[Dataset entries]
_ _ _ _ _ _ _
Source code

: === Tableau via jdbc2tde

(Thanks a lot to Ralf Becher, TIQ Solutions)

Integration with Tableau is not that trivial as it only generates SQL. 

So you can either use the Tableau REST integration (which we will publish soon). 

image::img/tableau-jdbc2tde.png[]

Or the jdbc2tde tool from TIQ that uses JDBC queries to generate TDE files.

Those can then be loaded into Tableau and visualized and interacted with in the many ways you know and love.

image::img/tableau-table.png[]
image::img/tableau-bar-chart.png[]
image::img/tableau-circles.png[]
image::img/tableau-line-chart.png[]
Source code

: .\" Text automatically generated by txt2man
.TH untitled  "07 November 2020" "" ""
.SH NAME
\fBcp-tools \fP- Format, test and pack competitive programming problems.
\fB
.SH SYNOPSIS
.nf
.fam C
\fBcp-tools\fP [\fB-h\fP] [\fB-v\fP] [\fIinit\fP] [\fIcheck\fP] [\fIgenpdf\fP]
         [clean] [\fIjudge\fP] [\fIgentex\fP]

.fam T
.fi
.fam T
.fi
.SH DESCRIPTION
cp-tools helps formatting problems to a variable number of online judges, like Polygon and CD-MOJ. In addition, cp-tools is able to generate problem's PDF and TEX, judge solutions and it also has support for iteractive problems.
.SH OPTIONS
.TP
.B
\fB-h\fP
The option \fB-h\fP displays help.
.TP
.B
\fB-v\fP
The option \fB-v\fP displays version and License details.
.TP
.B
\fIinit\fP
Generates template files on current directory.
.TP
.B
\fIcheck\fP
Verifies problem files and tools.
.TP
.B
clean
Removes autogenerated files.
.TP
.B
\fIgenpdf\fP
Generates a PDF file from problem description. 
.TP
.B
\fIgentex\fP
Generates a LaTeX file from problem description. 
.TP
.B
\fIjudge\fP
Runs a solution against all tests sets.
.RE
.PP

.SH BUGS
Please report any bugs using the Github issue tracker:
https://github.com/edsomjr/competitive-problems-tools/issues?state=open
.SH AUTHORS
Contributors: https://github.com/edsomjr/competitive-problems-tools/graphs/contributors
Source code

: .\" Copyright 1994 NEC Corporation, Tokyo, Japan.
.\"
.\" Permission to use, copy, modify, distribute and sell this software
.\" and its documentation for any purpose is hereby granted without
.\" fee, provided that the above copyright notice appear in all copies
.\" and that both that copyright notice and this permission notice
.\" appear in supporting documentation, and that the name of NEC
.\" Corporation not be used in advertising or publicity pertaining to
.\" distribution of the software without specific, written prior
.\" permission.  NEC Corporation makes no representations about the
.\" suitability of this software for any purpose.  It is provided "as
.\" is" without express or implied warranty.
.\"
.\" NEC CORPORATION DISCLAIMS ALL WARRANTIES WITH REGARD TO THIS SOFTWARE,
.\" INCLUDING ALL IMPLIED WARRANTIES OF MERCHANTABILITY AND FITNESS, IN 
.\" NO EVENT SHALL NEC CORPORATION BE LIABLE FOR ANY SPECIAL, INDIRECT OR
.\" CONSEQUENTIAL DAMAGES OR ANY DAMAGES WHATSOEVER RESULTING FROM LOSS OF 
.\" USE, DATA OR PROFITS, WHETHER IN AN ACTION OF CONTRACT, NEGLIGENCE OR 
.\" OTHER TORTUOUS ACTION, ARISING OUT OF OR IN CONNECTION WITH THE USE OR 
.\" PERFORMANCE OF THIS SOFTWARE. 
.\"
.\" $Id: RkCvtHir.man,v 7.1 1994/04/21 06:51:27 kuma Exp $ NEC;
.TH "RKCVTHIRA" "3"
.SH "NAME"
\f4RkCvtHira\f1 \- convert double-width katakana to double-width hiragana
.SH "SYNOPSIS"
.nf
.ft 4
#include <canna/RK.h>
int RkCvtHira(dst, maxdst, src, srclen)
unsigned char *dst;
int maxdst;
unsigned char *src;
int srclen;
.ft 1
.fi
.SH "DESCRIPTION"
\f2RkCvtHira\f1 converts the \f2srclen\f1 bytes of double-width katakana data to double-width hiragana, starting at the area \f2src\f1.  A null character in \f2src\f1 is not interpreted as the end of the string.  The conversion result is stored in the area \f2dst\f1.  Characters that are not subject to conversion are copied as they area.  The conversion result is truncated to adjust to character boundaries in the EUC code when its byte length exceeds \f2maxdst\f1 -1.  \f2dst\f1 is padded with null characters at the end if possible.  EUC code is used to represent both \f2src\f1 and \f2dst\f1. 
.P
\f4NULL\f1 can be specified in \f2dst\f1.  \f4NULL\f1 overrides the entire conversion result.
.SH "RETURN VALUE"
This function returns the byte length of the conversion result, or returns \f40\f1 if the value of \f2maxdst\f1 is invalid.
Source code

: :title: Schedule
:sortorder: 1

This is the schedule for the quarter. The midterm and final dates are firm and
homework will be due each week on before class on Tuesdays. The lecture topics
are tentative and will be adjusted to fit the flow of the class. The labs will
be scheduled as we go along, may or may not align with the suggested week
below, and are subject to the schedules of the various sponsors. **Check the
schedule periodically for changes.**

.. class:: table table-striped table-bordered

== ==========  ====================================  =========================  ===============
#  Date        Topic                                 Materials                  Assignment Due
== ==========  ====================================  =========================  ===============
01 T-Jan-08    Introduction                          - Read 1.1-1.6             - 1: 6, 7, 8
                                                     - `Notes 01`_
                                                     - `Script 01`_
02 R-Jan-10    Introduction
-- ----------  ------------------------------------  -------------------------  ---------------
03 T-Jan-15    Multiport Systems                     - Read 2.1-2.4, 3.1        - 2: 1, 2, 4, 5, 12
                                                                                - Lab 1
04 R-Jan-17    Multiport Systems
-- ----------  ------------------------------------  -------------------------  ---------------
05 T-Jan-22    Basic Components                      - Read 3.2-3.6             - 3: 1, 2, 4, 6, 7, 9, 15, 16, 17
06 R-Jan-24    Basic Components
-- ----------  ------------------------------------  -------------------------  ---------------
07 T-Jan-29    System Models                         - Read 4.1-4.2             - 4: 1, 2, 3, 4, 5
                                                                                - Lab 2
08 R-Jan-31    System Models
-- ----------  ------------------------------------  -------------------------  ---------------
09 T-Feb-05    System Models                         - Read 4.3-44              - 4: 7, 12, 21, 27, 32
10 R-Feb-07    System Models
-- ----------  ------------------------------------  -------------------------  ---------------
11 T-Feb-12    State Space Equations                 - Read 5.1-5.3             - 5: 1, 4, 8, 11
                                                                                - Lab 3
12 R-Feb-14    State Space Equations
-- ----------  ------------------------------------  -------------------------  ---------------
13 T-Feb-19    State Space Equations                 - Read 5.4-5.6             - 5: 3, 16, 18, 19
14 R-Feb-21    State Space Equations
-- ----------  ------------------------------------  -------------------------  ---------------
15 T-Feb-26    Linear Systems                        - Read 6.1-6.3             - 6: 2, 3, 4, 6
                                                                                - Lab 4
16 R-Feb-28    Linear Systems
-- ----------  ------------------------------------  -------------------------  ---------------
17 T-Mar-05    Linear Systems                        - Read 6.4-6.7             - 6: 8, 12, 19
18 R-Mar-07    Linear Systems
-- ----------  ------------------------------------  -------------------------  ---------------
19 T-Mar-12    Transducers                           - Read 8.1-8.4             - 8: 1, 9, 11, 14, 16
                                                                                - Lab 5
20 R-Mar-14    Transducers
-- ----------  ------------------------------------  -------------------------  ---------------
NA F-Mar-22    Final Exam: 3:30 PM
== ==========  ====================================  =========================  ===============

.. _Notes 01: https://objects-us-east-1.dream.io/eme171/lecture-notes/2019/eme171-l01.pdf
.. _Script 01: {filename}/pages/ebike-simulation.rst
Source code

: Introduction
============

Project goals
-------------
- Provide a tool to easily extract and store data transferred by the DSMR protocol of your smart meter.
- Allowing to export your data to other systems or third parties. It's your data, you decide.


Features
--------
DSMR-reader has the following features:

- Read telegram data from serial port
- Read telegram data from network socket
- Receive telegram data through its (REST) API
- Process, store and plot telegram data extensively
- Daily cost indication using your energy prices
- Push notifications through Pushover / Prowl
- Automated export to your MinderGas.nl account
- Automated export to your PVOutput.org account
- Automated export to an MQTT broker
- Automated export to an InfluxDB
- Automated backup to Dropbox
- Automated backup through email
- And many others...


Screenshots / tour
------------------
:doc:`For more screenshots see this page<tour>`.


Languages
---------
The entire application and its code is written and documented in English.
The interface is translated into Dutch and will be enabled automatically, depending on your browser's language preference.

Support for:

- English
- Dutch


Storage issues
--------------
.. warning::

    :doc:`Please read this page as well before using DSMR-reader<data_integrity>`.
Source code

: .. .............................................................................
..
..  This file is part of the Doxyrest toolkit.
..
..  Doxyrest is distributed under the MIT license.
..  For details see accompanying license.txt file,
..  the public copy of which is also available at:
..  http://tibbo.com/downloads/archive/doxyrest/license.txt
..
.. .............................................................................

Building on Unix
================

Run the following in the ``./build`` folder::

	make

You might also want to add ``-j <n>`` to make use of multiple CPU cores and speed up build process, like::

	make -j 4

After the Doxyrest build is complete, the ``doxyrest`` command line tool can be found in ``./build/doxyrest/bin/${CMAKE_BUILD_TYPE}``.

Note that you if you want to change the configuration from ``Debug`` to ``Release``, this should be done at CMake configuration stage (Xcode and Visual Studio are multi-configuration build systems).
_ _ _ _ _ _ _
## Work request
For every line in the records above that holds "https", add one, and report the sum alone.

## Result of the task
3